# Hi from South Florida!



## indypartridge (Nov 18, 2004)

Hello and Welcome!

I'm sure some of our Florida crew will respond shortly, but until then check out the local club listed here:
http://apisenterprises.com/fsba/fsbalocal.htm

Also, check your library for books and videos. Here at Beesource, check out the 'How to start Beekeeping' subforum: lots of good info there.

Good Luck!


----------



## volunteerguy (Aug 6, 2009)

Thanks Indy...I have tried reaching out to the Subtropical Beekeepers Association with no luck.
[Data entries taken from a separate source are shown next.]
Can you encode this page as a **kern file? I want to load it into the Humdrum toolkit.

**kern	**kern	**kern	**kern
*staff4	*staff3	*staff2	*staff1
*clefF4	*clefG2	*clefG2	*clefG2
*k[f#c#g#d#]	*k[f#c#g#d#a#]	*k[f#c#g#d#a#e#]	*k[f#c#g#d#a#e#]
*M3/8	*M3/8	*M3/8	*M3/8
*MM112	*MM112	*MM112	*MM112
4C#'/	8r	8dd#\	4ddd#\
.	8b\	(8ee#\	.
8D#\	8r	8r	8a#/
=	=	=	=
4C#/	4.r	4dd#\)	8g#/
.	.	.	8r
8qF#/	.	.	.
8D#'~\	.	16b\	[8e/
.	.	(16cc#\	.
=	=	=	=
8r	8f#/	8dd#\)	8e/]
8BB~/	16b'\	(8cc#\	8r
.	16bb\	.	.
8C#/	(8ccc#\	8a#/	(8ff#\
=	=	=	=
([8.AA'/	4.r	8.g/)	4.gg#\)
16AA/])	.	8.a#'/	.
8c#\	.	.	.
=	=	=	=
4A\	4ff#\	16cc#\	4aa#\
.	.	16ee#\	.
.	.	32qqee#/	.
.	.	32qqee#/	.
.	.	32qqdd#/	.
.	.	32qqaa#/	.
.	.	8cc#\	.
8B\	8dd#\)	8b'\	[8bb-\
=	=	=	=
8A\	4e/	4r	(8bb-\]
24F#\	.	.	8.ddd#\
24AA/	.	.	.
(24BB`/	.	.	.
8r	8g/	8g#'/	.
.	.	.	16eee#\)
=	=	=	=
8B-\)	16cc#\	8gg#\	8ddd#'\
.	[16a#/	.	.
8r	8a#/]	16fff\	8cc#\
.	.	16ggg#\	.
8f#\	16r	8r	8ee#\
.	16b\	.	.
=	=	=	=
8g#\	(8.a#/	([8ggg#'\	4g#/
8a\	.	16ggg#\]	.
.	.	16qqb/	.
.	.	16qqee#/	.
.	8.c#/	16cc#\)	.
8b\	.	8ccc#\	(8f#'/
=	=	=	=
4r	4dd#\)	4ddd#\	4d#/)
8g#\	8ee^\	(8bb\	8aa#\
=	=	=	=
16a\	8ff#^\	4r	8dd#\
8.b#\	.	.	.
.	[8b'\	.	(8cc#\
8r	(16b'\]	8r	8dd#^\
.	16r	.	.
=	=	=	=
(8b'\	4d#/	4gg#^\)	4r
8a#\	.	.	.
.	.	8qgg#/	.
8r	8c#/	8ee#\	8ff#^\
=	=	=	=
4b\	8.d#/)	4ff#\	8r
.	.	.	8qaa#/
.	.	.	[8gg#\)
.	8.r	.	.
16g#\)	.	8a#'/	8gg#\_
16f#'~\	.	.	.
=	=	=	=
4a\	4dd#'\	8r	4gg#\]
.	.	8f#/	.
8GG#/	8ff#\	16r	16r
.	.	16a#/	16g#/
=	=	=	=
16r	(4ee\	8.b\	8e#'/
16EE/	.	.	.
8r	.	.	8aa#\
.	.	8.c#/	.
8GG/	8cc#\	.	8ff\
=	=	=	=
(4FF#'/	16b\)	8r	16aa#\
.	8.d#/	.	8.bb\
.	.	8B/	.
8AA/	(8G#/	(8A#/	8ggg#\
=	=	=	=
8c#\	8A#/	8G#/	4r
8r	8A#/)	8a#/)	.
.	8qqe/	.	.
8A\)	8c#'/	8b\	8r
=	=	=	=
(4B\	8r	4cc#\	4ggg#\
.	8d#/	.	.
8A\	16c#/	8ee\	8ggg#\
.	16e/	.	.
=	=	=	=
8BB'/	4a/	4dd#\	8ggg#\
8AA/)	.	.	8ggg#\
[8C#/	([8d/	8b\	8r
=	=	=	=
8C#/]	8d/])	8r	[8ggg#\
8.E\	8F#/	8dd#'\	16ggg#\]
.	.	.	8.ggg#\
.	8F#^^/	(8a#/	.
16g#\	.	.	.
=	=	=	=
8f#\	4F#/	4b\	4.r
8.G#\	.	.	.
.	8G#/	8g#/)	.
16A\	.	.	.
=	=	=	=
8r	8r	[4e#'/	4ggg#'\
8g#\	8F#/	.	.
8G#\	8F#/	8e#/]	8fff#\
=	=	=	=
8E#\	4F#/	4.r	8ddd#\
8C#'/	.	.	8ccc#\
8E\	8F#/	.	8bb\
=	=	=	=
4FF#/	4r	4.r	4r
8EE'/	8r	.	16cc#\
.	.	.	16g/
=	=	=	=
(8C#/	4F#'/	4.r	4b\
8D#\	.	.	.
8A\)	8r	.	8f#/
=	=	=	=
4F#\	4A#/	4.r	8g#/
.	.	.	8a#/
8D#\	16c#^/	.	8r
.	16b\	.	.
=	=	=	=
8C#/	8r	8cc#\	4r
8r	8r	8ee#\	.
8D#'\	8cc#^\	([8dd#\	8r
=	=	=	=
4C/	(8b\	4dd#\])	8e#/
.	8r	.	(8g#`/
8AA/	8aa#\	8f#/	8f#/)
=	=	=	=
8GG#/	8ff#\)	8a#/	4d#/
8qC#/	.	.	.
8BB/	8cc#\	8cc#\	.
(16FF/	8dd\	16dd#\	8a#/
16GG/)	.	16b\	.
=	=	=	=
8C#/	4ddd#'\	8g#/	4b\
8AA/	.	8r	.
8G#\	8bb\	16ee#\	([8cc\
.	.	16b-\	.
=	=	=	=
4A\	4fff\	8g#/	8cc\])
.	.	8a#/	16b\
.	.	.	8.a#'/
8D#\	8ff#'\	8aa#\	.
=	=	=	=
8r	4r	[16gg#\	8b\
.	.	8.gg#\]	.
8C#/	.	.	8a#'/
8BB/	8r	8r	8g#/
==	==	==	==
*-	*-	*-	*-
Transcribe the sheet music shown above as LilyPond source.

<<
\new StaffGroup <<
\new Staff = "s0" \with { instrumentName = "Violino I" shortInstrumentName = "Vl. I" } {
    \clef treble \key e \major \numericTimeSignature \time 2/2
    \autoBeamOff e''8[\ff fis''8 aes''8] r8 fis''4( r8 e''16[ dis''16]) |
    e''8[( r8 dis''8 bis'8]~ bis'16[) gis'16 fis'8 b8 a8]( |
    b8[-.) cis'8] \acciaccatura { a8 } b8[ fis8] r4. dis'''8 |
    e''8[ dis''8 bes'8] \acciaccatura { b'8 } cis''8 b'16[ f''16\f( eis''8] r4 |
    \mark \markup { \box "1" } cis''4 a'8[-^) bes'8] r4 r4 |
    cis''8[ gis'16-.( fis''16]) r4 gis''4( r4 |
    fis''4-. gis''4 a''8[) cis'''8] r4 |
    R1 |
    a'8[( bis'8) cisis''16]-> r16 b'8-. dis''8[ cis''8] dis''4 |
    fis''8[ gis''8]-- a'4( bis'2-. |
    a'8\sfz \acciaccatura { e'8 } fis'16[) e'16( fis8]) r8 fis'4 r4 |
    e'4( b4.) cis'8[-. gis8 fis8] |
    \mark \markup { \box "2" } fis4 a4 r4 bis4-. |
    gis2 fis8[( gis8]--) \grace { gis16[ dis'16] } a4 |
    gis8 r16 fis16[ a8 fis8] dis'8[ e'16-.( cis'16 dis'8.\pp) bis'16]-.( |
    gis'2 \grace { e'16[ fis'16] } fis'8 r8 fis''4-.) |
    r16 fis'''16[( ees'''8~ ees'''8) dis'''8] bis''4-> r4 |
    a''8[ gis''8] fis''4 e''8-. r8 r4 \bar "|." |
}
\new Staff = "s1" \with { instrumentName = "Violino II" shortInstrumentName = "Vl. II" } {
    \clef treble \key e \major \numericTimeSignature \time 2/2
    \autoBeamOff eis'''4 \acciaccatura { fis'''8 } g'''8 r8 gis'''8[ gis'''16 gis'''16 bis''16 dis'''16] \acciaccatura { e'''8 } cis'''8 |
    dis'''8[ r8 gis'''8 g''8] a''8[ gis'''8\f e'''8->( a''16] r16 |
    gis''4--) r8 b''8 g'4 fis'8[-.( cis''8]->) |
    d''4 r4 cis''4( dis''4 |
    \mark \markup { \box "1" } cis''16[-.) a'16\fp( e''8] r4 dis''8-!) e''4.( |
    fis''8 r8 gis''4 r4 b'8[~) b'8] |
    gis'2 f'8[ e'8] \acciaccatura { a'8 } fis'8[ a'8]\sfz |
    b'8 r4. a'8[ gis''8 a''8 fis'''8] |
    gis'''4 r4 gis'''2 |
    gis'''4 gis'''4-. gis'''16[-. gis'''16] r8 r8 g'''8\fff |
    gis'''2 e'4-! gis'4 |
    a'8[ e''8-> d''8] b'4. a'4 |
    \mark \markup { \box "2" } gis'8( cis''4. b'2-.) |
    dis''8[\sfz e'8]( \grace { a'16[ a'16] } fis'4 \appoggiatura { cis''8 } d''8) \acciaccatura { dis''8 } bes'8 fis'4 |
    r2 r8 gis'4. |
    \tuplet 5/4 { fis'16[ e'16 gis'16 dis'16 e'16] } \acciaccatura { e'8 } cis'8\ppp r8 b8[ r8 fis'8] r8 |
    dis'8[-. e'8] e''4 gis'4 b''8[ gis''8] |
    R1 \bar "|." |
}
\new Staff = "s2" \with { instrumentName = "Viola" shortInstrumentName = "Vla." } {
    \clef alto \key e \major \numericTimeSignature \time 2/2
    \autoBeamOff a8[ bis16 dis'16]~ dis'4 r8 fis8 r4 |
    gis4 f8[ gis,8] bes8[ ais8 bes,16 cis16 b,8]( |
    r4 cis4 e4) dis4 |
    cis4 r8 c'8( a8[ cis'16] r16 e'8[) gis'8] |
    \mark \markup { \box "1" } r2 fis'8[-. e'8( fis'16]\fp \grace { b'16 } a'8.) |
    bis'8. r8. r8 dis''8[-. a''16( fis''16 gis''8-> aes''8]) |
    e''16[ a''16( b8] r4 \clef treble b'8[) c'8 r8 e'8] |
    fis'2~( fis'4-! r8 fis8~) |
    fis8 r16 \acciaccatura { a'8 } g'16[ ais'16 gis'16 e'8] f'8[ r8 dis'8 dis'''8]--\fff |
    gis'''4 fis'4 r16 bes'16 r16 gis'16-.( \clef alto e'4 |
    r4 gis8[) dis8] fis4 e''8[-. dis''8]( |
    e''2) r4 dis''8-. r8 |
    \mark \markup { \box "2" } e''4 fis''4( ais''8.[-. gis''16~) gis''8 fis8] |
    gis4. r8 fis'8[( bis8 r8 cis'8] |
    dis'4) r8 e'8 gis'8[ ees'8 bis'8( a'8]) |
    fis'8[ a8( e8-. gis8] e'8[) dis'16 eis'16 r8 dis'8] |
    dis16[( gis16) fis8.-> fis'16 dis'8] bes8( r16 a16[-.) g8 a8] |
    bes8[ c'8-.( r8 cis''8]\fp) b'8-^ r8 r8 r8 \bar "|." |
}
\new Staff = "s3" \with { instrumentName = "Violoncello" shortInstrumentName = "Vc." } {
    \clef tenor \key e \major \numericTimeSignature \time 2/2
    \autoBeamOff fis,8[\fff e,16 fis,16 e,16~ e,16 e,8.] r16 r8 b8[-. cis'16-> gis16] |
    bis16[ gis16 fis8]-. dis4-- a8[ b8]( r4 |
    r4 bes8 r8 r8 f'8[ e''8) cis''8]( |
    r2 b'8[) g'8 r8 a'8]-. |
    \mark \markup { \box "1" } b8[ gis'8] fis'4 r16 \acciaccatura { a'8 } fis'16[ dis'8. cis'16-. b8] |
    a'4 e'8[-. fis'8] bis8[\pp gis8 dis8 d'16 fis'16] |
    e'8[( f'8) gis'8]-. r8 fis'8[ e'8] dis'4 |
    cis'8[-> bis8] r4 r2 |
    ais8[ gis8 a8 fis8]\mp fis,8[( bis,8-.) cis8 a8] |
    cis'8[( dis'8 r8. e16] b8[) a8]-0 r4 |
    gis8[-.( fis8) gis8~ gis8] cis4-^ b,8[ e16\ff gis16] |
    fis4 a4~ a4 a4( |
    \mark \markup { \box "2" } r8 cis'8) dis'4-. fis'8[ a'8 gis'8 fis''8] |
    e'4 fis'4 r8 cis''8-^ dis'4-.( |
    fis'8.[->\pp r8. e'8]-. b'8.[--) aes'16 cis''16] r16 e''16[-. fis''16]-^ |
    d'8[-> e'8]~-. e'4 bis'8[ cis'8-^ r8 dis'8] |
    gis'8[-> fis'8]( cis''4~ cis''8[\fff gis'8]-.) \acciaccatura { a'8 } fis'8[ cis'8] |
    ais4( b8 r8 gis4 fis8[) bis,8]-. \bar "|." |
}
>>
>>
Looks like I'll have to look more north and into Broward County.


----------



## adiel (Apr 7, 2010)

Sean, did you ever find a beekeeping club in south florida? I am looking for one also. 

Thanks,
Adiel


----------



## peacekeeperapiaries (Jun 23, 2009)

welcome, i'm in central FL. I know I've seen a few people on the forum from down south although I cannot remember their screen names. You might contact AMERICAS BEEKEEPER on this forum he teaches bee classes over in Tampa at USF and I would guess he has some contacts down south. Good luck


----------



## AmericasBeekeeper (Jan 24, 2010)

You can try http://swfbees.com/ Beekeepers Association of Southwest Florida and this is a list of all the beekeeprs in Florida http://www.doacs.state.fl.us/pi/plantinsp/apiary/fl_certified_apiaries_04_22_09.pdf or the Florida State Beekeepers Association http://www.floridabeekeepers.org/
Most of my students are north of Naples and east of Lakeland.


----------



## rigotech (Jan 2, 2011)

south florida over here! http://www.rigotech.net


----------



## Specialkayme (Sep 4, 2005)

Welcome to the site!


----------